On Saturday, an attempt was made to blow up the Friendship (Druzhba) oil pipeline to Europe in the Bryansk region of Russia, which also borders Ukraine and Belarus, the Ukrainian news portal Pravda Ukraine reported.
Reports revealed that three explosions damaged one of the transformer stations of the pipeline. At the same time, the company Transneft, which operates the Russian oil pipeline network, emphasized in its statement that “there is no disruption to the pipeline and crude oil is being transported to Europe.”
The Druzhba was built in the 1960s to supply oil to the socialist countries in Eastern Europe.
The European Union decided in late May on a sixth Russian sanctions package banning Russian oil imports. However, those countries that receive oil via pipelines are exempt from the oil embargo and can continue to operate in their current form, including Hungary.

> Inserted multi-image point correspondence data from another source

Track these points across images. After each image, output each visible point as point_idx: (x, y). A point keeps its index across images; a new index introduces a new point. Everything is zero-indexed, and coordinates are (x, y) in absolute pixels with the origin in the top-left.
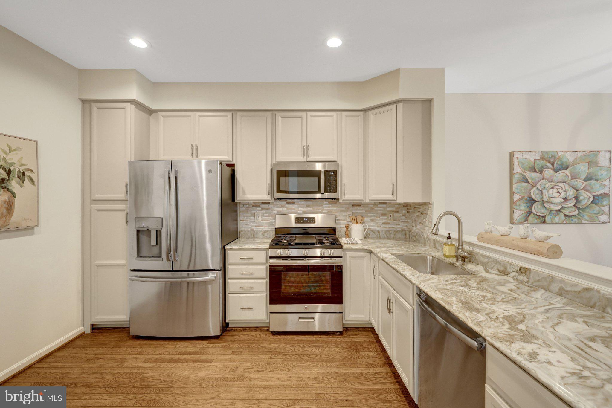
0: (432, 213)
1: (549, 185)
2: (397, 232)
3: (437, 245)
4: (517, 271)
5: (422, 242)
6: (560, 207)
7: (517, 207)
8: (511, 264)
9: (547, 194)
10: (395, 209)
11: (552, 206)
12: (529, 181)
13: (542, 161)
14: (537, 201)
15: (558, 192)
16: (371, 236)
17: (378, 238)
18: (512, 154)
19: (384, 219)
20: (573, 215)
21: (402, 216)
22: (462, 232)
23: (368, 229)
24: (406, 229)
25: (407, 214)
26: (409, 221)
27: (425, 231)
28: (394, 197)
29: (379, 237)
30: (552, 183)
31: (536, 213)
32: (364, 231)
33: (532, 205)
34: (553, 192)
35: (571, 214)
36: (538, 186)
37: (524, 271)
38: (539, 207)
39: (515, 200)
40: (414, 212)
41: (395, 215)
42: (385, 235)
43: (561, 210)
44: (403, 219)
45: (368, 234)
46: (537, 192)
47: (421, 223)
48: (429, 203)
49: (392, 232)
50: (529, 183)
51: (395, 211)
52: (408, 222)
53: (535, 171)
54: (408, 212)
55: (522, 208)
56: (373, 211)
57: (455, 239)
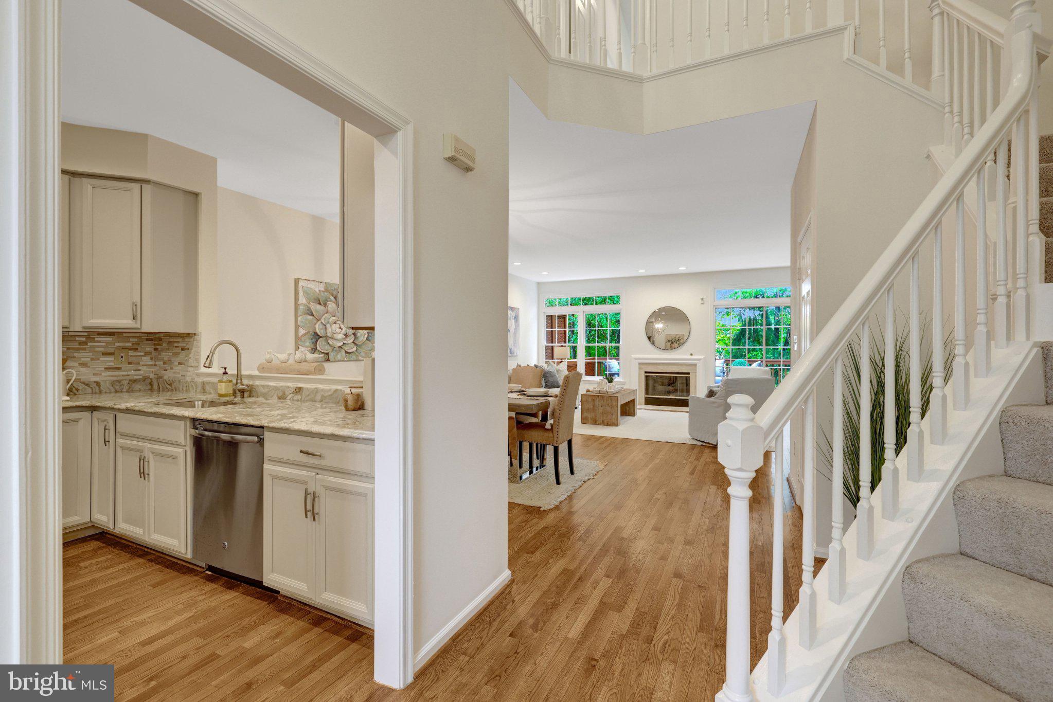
0: (199, 347)
1: (332, 319)
2: (135, 381)
3: (207, 388)
4: (293, 393)
5: (183, 390)
6: (342, 343)
7: (302, 343)
8: (288, 387)
9: (330, 329)
10: (130, 344)
11: (335, 342)
12: (314, 313)
13: (326, 293)
14: (321, 337)
15: (340, 328)
16: (80, 392)
17: (96, 393)
18: (297, 281)
19: (110, 361)
20: (352, 352)
21: (145, 356)
22: (240, 363)
23: (76, 380)
24: (152, 376)
25: (154, 353)
26: (157, 363)
27: (188, 373)
28: (136, 323)
29: (98, 392)
30: (335, 318)
31: (320, 350)
32: (68, 382)
33: (317, 341)
34: (335, 327)
35: (350, 351)
36: (323, 320)
37: (298, 390)
38: (323, 343)
39: (300, 334)
40: (168, 349)
41: (130, 354)
42: (112, 388)
43: (343, 347)
44: (146, 360)
45: (74, 389)
46: (321, 326)
47: (180, 364)
48: (195, 334)
49: (126, 383)
50: (314, 316)
51: (130, 349)
52: (155, 365)
53: (320, 304)
54: (155, 349)
55: (308, 344)
56: (85, 349)
57: (232, 375)
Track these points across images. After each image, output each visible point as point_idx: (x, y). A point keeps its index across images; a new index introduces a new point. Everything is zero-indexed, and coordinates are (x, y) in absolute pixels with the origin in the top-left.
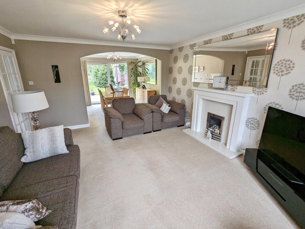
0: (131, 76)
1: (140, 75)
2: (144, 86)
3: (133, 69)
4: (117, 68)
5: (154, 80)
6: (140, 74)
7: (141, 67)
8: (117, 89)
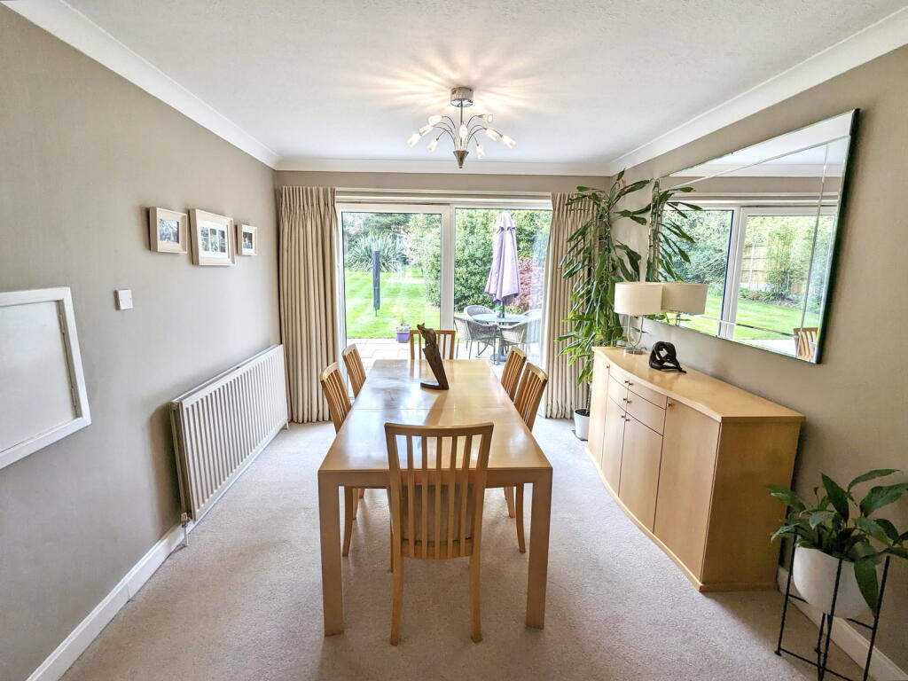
0: (571, 274)
1: (629, 267)
2: (664, 353)
3: (583, 233)
4: (507, 234)
5: (816, 321)
6: (626, 260)
7: (643, 221)
8: (496, 327)
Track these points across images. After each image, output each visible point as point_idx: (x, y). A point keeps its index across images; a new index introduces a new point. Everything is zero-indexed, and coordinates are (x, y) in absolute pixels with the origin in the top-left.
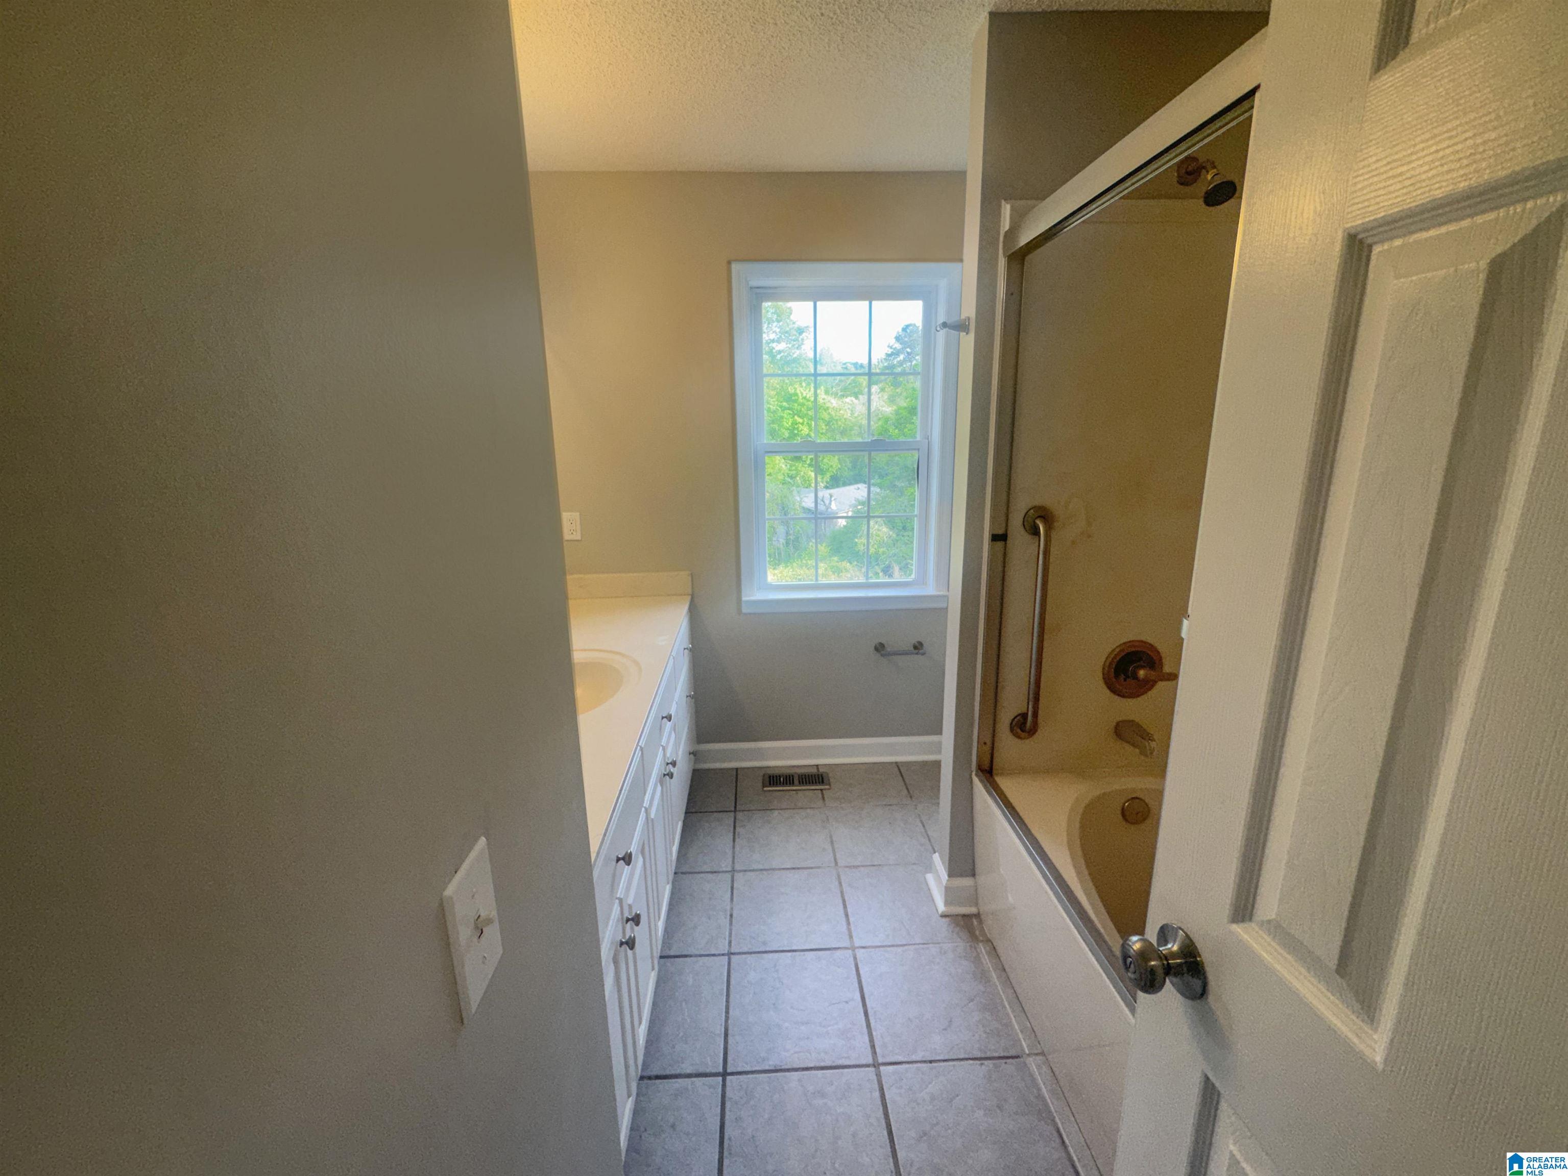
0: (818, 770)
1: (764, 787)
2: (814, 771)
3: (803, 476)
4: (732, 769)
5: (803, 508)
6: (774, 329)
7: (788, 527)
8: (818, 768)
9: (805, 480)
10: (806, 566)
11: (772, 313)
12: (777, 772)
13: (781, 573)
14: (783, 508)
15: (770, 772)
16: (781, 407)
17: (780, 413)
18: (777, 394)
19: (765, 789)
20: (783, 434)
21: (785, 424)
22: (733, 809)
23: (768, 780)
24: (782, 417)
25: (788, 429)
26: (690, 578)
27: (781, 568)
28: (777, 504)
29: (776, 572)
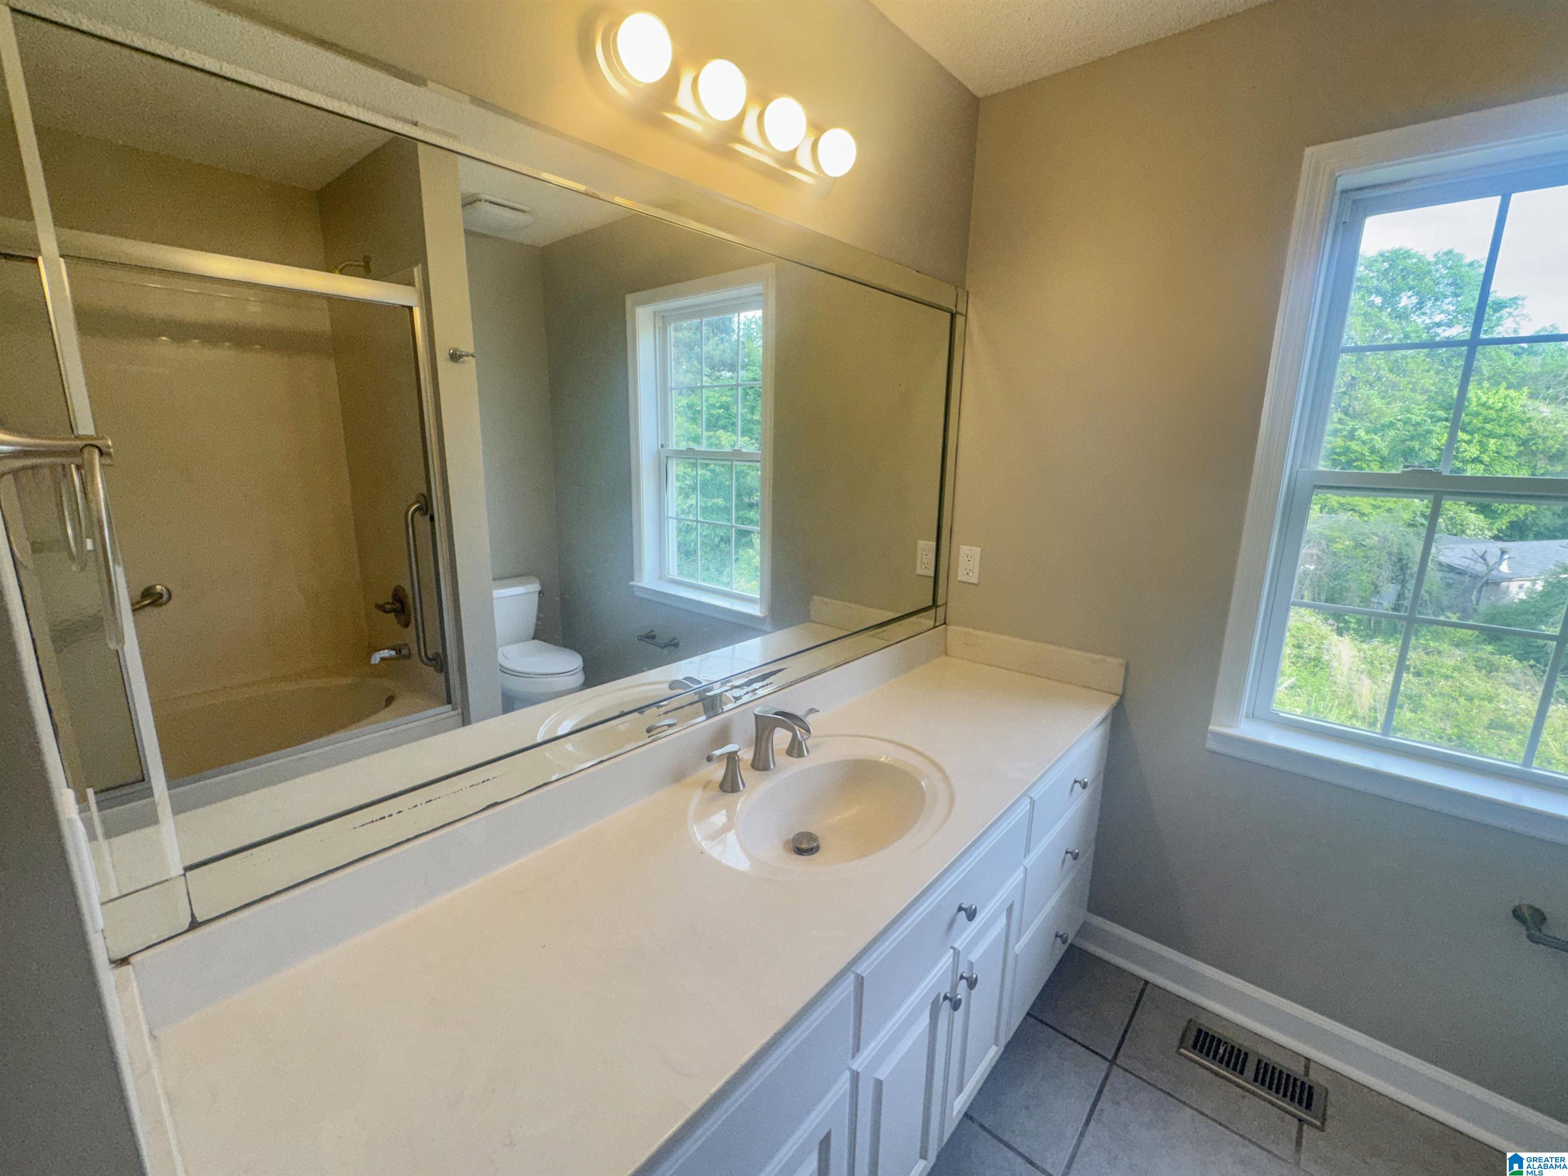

Prior to the adoption of the sanctions package, Olena Zerkal, an adviser to Ukraine’s energy minister, had said “something could happen to the Friendship oil pipeline.”
Zerkal has also noted that Hungary receives Russian oil through the Friendship pipeline passing through Ukraine. According to the adviser, by damaging or closing the pipeline, Ukraine could put pressure on the Hungarian government to support the oil embargo.
A similar attack was carried out in April before Saturday’s attempt. At that time, an oil tank was set on fire in Bryansk, at the Druzhba pipeline station.